Interestingly I see more "unscrupulous tactics" around the question of how much value has been added than around "deal registering the Yellow Pages". Many is the time a customer has been coached into telling a vendor how great one partner is with the promise of a better deal! And weak vendors all too often bow to that kind of pressure.
Those who bemoan deal registration and long for a "level playing field" are asking for a situation where those willing (and able) to operate on 1-2% retained margin are the only ones to profit. Some customers value service and will pay for it in certain situations but the reality of the majority of IT sales is that once the sales cycle is done, customer procurement suffers from collective amnesia about which reseller added value during the sales cycle.
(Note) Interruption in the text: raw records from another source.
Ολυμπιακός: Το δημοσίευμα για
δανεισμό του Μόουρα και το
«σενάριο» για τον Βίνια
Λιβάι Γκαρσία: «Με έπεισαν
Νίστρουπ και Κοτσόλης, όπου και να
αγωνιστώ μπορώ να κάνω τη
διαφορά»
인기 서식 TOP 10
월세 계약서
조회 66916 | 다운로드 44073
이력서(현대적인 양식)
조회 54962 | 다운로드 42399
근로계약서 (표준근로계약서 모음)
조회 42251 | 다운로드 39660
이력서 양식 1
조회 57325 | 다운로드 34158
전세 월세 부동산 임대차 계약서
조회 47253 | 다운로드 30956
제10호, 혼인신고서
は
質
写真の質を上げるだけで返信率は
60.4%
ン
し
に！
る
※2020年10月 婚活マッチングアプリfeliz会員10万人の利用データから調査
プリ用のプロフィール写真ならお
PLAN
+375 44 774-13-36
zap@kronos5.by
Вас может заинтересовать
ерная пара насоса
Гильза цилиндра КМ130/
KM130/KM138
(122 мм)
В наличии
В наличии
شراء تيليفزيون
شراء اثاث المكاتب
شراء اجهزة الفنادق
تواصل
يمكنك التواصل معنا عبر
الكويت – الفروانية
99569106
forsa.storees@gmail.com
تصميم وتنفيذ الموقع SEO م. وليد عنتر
They have made a technology decision and simply buy the chosen solution from the reseller with the best price.
This is not the fault of the vendor but if vendors want a proactive channel they need to understand this and the other dynamics of the customer / reseller relationship, have a clear idea of what they as a vendor want to achieve and structure their margin differentiation programme accordingly. Then they need to actually do what they said they would and stick to their own rules!
So...
Is a properly constructed and managed deal registration programme of huge benefit to both vendor and reseller? - Absolutely.
Is there bad behaviour from resellers? - Probably.
Is it really an issue for a vendor that has a properly constructed and managed programme, or a reseller that understands that programme? - No.
The point is that deal registration can be a positive for both vendor and reseller, but all too often ends up being a source of discontentment to both. The secret is a balance between "first past the post" and "value add" so that resellers are encouraged to deal register early, but also that deal registration is not the end of the reseller activity, rather the beginning of the joint sales cycle.
The key is to have a properly constructed deal registration process in place. Vendors need to be extra vigilant when checking registration deals by ensuring there is no auto approving, and that all the deals are correctly qualified.
One way to implement this is by having a tight timeline. Give the reseller ten days to show that the opportunity is real and start to progress it, or void the registration if it isn't done within this timeframe. This will quickly discourage the blanket registering of deals and give the vendor a more realistic understanding of the sales pipeline.
If there are vendors who don't operate a thought through process and are therefore allowing this kind of practice, then they maybe need to think again.